9. The Four Tops – “Keeper Of the Castle.” This is another one that doesn’t get enough airplay. Admittedly, it sounds better in stereo than on AM, but still good either way.

8. Chicago – “Dialogue (Part I and II).” I’ve already written about this one, but it’s worth playing again and again.

7. America – “Ventura Highway.” A hit even without Janet Jackson’s help.

6. Billy Paul – “Me and Mrs. Jones.” Christmas is upon us, and when the family gets together, I might have to remind the family this year of the time my little brother, who was about four at the time, started yelling the chorus to this in a public restroom, causing my father to think he was being injured.

5. The Temptations – “Papa Was a Rolling Stone.” All he left us was a loan, which he should have paid off. This song was at #1 last week, so it takes a big tumble. It’s also six minutes long, which comes in handy after a few cups of coffee.

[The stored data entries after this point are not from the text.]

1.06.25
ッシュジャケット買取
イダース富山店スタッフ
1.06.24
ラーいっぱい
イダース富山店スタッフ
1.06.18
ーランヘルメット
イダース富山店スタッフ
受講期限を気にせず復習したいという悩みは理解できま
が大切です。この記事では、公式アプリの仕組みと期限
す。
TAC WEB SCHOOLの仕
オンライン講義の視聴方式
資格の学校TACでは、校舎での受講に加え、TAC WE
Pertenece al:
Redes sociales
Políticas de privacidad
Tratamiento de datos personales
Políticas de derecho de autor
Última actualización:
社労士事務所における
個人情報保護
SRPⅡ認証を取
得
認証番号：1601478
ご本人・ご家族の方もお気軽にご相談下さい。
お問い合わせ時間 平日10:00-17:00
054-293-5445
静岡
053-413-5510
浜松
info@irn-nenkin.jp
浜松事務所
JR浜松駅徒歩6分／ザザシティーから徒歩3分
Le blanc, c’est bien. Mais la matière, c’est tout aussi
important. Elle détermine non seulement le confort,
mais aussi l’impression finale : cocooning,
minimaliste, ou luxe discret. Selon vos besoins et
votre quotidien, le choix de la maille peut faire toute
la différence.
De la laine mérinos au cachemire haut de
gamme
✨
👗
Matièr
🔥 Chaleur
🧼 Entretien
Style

4. Albert Hammond – “It Never Rains in Southern California.” Man, this is a solid chart.

3. Seals and Crofts – “Summer Breeze.” I should add this one to my post on misheard lyrics. As a kid, I thought the breeze was “flowing through the gas pump in my mind.” That makes more sense when you’re four.

2. Johnny Rivers – “Rockin’ Pneumonia and the Boogie Woogie Flu.” Meh. I’d rather have Huey Piano Smith, if I have a choice.

And, at #1 this week, it’s… wait.  Really? Gilbert O’Sullivan – “Clair ? This is one that I don’t need to hear again, really. Maybe it’s the whistling.

Before we wrap, though, I’d like to call your attention back to the bottom of the survey. WCFL would do random top tens, and this week is the “Big 10 Christmas ’72” list. There’s not much to work with on the list, but – what’s this at #1? Can You Fix The Way I Talk For Christmas is by Frank Vincent and Joe Pesci.  Yes, that Joe Pesci. He did an album in 1968 called Little Joe Sure Can Sing. That’s debatable. Off this list, I gotta go with Stan Freberg’s “Green Chri$tma$, which I played on more than one station along the way, whether or not the sales staff liked it. Sixty Christmases after Freberg recorded it, it’s still relevant.


2 thoughts on “Christmastime at the Voice of Labor: WCFL’s All Hit Music Chart, December 23, 1972

  1. Joe Pesci’s duet partner, Frank Vincent, played Phil Leotardo on “The Sopranos,” and I read someplace that the two played characters who killed each other in three different movies.

    Also: the two-second “Super CFL” jingle (which is the one you’re referring to with the Raspberries, I bet) was great. At every place I worked where there were jingles, they all run six or eight or 10 seconds. Two is better.

    Great stuff, sir. Thank you and merry/happy to you and yours.

    Liked by 1 person

    • I have been looking for one of the “shotgun” jingles to share, and keep finding the REALLY long ones. ‘CFL had jingles that ran over 30 seconds in some cases. Now I know what I need to work on over break, as I know I have ’em around here somewhere.

      Merry/happy to you and the Mrs. as well!